» **TASK**
Repeat the lines below exactly as written, please, from the line with "PUSH AND PULL #5" to the line with "mind and went.", both lines included, and no others.
━━━━━━━━━━━━━━━━━━━━━━━━━━━━━━
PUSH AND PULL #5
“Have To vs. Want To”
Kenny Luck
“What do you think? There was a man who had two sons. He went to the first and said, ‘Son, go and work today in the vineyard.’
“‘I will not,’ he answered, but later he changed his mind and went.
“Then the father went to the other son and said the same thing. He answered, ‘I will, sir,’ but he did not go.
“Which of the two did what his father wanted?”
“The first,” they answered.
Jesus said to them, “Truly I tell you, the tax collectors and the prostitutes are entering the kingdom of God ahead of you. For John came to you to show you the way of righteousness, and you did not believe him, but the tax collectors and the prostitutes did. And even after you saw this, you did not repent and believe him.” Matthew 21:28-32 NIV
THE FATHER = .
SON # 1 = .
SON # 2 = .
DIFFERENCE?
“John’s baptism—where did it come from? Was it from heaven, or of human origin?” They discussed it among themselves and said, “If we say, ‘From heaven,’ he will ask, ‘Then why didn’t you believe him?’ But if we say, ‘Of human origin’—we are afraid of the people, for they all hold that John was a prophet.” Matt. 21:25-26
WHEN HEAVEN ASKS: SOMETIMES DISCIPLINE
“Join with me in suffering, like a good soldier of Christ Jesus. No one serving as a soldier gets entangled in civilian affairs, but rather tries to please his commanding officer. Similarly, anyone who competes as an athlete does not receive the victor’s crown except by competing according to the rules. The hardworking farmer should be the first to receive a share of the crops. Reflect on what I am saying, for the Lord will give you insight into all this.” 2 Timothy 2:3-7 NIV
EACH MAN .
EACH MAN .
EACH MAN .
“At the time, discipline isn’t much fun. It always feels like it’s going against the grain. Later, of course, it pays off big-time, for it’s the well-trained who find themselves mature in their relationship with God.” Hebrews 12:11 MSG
━━━━━━━━━━━━━━━━━━━━━━━━━━━━━━
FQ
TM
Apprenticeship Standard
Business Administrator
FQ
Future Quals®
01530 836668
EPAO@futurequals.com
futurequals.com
━━━━━━━━━━━━━━━━━━━━━━━━━━━━━━
» **WRITTEN SOLUTION**
PUSH AND PULL #5
“Have To vs. Want To”
Kenny Luck
“What do you think? There was a man who had two sons. He went to the first and said, ‘Son, go and work today in the vineyard.’
“‘I will not,’ he answered, but later he changed his mind and went.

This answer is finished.